Extracted entries:
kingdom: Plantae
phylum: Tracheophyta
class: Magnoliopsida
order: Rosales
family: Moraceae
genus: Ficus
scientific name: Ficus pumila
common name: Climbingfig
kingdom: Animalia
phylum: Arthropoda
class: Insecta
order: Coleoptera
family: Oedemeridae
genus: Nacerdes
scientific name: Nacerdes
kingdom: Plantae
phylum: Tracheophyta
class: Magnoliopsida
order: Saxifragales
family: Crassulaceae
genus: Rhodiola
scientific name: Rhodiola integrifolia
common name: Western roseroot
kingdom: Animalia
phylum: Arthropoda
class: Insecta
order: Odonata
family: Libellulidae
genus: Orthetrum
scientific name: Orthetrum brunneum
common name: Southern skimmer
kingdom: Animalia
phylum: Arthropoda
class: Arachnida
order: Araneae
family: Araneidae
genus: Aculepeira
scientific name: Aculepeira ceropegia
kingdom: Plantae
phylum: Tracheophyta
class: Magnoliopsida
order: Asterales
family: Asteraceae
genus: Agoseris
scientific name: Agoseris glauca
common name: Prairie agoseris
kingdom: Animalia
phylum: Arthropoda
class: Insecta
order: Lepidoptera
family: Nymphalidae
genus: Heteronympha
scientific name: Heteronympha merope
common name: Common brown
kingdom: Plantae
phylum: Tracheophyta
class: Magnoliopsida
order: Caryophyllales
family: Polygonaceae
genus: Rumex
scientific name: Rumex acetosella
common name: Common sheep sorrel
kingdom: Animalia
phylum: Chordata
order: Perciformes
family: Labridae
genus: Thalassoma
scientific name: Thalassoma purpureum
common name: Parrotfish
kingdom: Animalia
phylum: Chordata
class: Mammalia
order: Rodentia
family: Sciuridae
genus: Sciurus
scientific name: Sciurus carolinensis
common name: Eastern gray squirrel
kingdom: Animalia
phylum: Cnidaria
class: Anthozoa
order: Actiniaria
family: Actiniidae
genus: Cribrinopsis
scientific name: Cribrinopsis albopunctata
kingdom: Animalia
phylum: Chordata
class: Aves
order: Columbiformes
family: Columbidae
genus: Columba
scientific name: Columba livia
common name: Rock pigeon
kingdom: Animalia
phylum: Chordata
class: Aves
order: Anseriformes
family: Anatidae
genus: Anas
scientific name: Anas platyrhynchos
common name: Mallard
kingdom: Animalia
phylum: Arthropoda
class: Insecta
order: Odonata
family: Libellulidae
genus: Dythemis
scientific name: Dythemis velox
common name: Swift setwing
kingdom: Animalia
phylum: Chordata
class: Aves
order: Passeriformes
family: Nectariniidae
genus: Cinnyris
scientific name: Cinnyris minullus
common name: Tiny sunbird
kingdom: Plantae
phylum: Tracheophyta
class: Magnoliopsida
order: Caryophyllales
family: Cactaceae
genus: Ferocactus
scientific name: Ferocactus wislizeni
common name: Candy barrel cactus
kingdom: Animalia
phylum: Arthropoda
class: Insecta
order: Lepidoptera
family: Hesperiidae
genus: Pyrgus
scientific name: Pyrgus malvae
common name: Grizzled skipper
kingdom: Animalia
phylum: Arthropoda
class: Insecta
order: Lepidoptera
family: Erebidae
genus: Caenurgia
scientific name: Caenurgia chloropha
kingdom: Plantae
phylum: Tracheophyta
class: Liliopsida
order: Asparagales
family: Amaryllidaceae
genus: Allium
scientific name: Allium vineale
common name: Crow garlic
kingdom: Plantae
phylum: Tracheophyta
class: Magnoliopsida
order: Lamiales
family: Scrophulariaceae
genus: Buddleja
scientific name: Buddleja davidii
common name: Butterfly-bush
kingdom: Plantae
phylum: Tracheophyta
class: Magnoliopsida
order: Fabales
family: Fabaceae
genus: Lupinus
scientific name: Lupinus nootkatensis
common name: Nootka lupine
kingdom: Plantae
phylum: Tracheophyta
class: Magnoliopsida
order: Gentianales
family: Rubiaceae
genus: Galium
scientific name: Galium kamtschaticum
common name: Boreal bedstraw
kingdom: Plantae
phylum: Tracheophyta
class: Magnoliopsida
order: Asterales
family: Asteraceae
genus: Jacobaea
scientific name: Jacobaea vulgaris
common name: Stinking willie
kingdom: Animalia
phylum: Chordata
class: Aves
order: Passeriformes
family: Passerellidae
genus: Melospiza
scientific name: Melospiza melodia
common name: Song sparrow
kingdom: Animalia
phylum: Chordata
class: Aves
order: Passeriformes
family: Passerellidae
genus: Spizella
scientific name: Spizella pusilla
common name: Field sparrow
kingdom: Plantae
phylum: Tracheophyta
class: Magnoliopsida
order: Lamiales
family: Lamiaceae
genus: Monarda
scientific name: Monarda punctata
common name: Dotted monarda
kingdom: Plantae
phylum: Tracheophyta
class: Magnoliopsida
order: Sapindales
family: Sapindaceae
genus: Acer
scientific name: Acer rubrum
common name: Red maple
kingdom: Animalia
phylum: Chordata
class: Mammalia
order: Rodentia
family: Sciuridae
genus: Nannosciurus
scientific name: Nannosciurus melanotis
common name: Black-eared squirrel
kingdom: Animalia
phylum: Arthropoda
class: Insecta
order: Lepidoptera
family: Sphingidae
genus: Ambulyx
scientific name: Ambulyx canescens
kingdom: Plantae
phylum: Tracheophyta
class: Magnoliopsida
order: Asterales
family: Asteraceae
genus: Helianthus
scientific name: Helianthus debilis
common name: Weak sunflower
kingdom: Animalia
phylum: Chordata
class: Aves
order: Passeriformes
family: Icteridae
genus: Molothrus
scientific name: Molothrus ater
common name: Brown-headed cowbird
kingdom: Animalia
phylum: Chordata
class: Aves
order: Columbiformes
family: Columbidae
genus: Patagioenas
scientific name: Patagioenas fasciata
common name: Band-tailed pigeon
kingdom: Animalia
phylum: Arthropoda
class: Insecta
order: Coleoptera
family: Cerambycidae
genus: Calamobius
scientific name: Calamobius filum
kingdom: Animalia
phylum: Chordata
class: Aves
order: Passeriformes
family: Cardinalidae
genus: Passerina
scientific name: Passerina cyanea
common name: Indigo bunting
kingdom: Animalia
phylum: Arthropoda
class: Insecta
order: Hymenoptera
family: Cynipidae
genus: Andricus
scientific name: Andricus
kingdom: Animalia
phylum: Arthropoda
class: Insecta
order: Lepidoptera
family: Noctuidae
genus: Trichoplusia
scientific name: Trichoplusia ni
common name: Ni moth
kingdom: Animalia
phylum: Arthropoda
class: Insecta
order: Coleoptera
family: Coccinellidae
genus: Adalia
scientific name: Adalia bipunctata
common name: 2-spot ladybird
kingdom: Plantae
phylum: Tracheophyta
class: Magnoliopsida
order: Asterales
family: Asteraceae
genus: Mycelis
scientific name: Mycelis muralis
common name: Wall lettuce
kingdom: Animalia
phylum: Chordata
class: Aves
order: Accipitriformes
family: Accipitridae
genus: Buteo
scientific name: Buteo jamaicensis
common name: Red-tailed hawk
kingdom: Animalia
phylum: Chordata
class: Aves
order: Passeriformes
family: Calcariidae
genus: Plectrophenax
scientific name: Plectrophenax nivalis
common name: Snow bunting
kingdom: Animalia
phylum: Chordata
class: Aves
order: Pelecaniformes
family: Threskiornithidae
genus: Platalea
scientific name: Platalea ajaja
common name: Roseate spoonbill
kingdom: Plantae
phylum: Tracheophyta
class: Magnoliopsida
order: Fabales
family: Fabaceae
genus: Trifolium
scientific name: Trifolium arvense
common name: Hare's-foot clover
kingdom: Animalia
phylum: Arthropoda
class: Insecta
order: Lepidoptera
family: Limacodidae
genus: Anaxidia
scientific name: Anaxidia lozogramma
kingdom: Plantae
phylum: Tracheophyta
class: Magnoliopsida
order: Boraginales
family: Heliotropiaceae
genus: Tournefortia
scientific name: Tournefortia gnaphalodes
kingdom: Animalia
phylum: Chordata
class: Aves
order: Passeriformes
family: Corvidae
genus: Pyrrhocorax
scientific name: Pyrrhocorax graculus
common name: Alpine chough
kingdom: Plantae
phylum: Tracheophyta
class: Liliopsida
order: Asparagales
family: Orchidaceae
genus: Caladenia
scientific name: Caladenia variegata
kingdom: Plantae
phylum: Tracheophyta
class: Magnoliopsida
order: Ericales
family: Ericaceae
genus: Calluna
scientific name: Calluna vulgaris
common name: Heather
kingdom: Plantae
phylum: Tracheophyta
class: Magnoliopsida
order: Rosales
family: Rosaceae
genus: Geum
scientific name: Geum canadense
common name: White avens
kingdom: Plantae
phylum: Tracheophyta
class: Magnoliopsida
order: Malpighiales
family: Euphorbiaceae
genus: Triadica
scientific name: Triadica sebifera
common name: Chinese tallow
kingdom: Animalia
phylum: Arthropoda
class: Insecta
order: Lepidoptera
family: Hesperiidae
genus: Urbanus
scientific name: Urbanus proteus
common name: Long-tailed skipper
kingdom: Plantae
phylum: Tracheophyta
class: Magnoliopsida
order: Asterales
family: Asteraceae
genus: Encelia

Exercise details:
Copy the lines above, starting at the line with "scientific name: Trichoplusia ni" and continuing up to and including the line with "family: Heliotropiaceae", reproducing each one without any change.

Answer to this problem:
scientific name: Trichoplusia ni
common name: Ni moth
kingdom: Animalia
phylum: Arthropoda
class: Insecta
order: Coleoptera
family: Coccinellidae
genus: Adalia
scientific name: Adalia bipunctata
common name: 2-spot ladybird
kingdom: Plantae
phylum: Tracheophyta
class: Magnoliopsida
order: Asterales
family: Asteraceae
genus: Mycelis
scientific name: Mycelis muralis
common name: Wall lettuce
kingdom: Animalia
phylum: Chordata
class: Aves
order: Accipitriformes
family: Accipitridae
genus: Buteo
scientific name: Buteo jamaicensis
common name: Red-tailed hawk
kingdom: Animalia
phylum: Chordata
class: Aves
order: Passeriformes
family: Calcariidae
genus: Plectrophenax
scientific name: Plectrophenax nivalis
common name: Snow bunting
kingdom: Animalia
phylum: Chordata
class: Aves
order: Pelecaniformes
family: Threskiornithidae
genus: Platalea
scientific name: Platalea ajaja
common name: Roseate spoonbill
kingdom: Plantae
phylum: Tracheophyta
class: Magnoliopsida
order: Fabales
family: Fabaceae
genus: Trifolium
scientific name: Trifolium arvense
common name: Hare's-foot clover
kingdom: Animalia
phylum: Arthropoda
class: Insecta
order: Lepidoptera
family: Limacodidae
genus: Anaxidia
scientific name: Anaxidia lozogramma
kingdom: Plantae
phylum: Tracheophyta
class: Magnoliopsida
order: Boraginales
family: Heliotropiaceae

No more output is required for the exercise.